Si contentino dunque lo creature umane di formare parte dello edifizio fatale: ognuna fie lodata pel compito, che le venne imposto, e ch›ella valorosamente condusse; e di tanto ringrazi l› Eterno architetto che con gli occhi mortali non potrà vedere il termine della opera manifesta ed intera, le si presenta agli occhi dello intelletto: dove il corpo non giunge, l’anima vola, e se ne appaga. Se poi taluna, o non vede o rifiuta vedere, è colpa di natura se l’uccello non usa l’ale?

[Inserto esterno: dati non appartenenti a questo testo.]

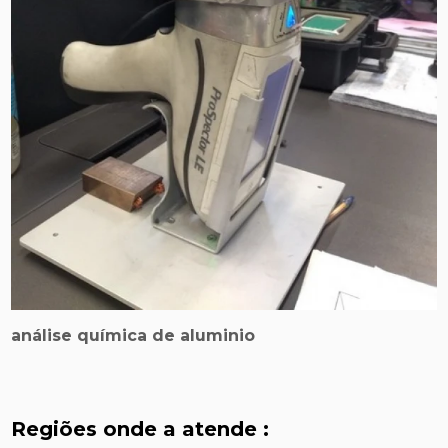
análise química de aluminio
Regiões onde a atende :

Vi hanno tre modi di considerare il bene, e tre modi altresì di praticarlo; quanto a vederli basta un baleno della favilla divina chiusa dentro il cranio dell’uomo; circa a praticarli bisogna che la intera umanità acconsenta; io voglio dire lo assoluto, il teoretico, e il pratico; l’assoluto sta lontano lontano quasi al lato a Dio; arduo a conseguirsi, sarà la soglia a piè della quale l’ira, la cupidità, le sventure e la morte lasceranno l’uomo; sarà la porta oltre la quale la creatura umana sublimata a natura angelica assumerà forma e concetto di spirito, il teoretico, comecchè meno in alto, tuttavia apparisce sempre sublime così, che l’uomo dispera di conseguirlo, e pure lo raggiunge non già perchè egli si abbassi verso il pratico, ma si all’opposto perchè il pratico si solleva fino a lui; il pratico rasenta la terra dove lo tirano volgare istinto, voracità, ingordigia, e mente bestiale, e paure; – questo, di verme si muta in farfalla e s’indirizza in su. Se tra lo assoluto e il pratico non intercedesse il teoretico, l’uomo sbigottirebbe, non gli si parando altra via che rimanere lumbrico, o trasformarsi in angiolo.

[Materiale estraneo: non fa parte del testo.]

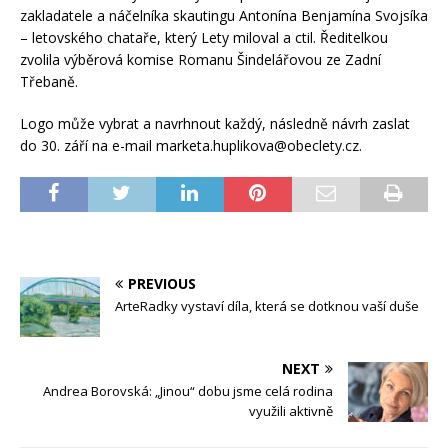
zakladatele a náčelníka skautingu Antonína Benjamína Svojsíka
– letovského chataře, který Lety miloval a ctil. Ředitelkou
zvolila výběrová komise Romanu Šindelářovou ze Zadní
Třebaně.
Logo může vybrat a navrhnout každý, následně návrh zaslat
do 30. září na e-mail marketa.huplikova@obeclety.cz.
PREVIOUS
ArteRadky vystaví díla, která se dotknou vaší duše
NEXT
Andrea Borovská: „Jinou“ dobu jsme celá rodina
využili aktivně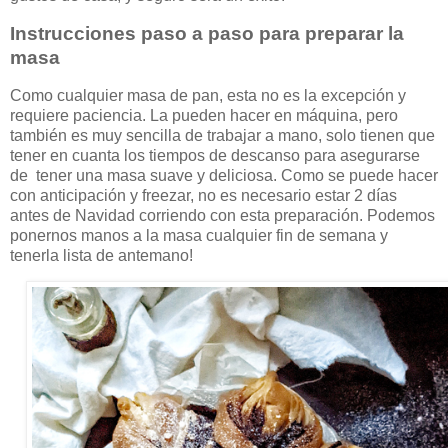
Instrucciones paso a paso para preparar la
masa
Como cualquier masa de pan, esta no es la excepción y
requiere paciencia. La pueden hacer en máquina, pero
también es muy sencilla de trabajar a mano, solo tienen que
tener en cuanta los tiempos de descanso para asegurarse
de tener una masa suave y deliciosa. Como se puede hacer
con anticipación y freezar, no es necesario estar 2 días
antes de Navidad corriendo con esta preparación. Podemos
ponernos manos a la masa cualquier fin de semana y
tenerla lista de antemano!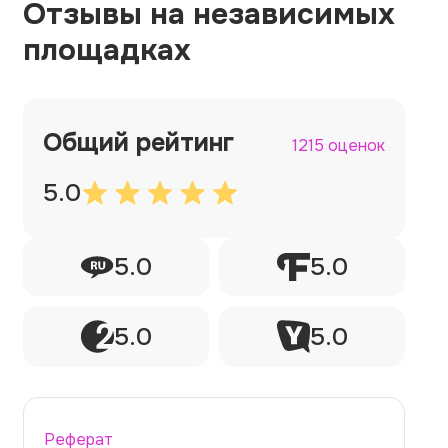
Отзывы на независимых
площадках
Общий рейтинг
1215 оценок
5.0
5.0
5.0
5.0
5.0
Реферат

Dall’arrogante prosunzione della setta dei Moderati, oggi a tutto pasto, si bocia: pratico! pratico ! – E che sapete voi pratico che sia, e dove arrivi, e come si amministri? Pratico, per voi consiste nel lasciare la società nella fossa dentro la quale si trova; e non alterare le sue condizioni se non in quanto ciò giovi agl’interessi che hanno gittate le loro radici fin dentro le viscere di quella. Gl’interessi oltre i propri di casa e di bottega, sono interessi di eserciti permanenti, di giudici, di preti, di giandarmi, di gabellotti, di gente che invece di produrre consuma… moltitudine d’ostriche aggrappate sul corpo alla balena… o piuttosto male pediculare della umanità.

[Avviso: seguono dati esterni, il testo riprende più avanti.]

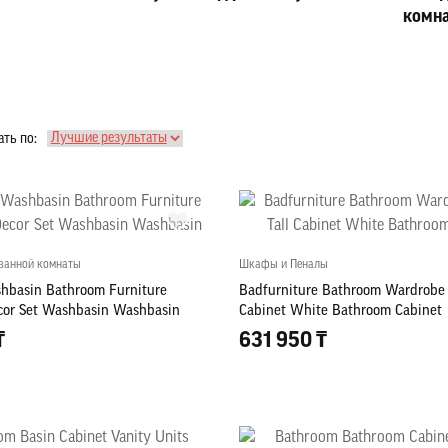
комн
ть по:
ванной комнаты
Шкафы и Пеналы
shbasin Bathroom Furniture
Badfurniture Bathroom Wardrobe
cor Set Washbasin Washbasin
Cabinet White Bathroom Cabinet
₸
631 950 ₸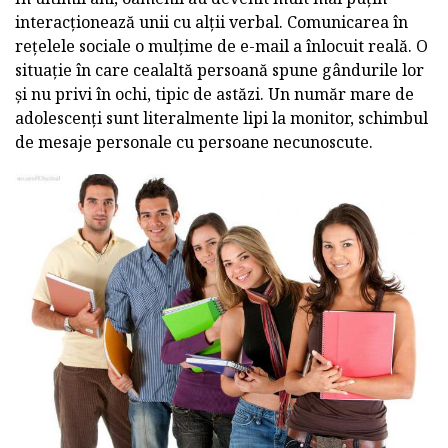
interacționează unii cu alții verbal. Comunicarea în
rețelele sociale o mulțime de e-mail a înlocuit reală. O
situație în care cealaltă persoană spune gândurile lor
și nu privi în ochi, tipic de astăzi. Un număr mare de
adolescenți sunt literalmente lipi la monitor, schimbul
de mesaje personale cu persoane necunoscute.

Questi interessi, rinterzati insieme, rabbiosi ed operosi, digrignanti i denti come belve, che si sentano insidiato il pasto, deviano sovente la umanità dal diritto cammino, abbindolandola con errori, empiendola di paure, in mille guise tribolandola, sicchè, da prima, sgomenta, ella si accoscia, poi furiosa, si avventa, e mette a sua posta paura, chè comparisce ella pure, ed è belva; lacera a destra e a manca; la libertà fugge coprendosi per vergogna la faccia.

Il sangue marcisce i fondamenti ai troni, non feconda la pianta della Libertà; questo la esperienza insegnò, speriamo gli uomini l’abbiano appreso. I tiranni è bene che lo ignorino.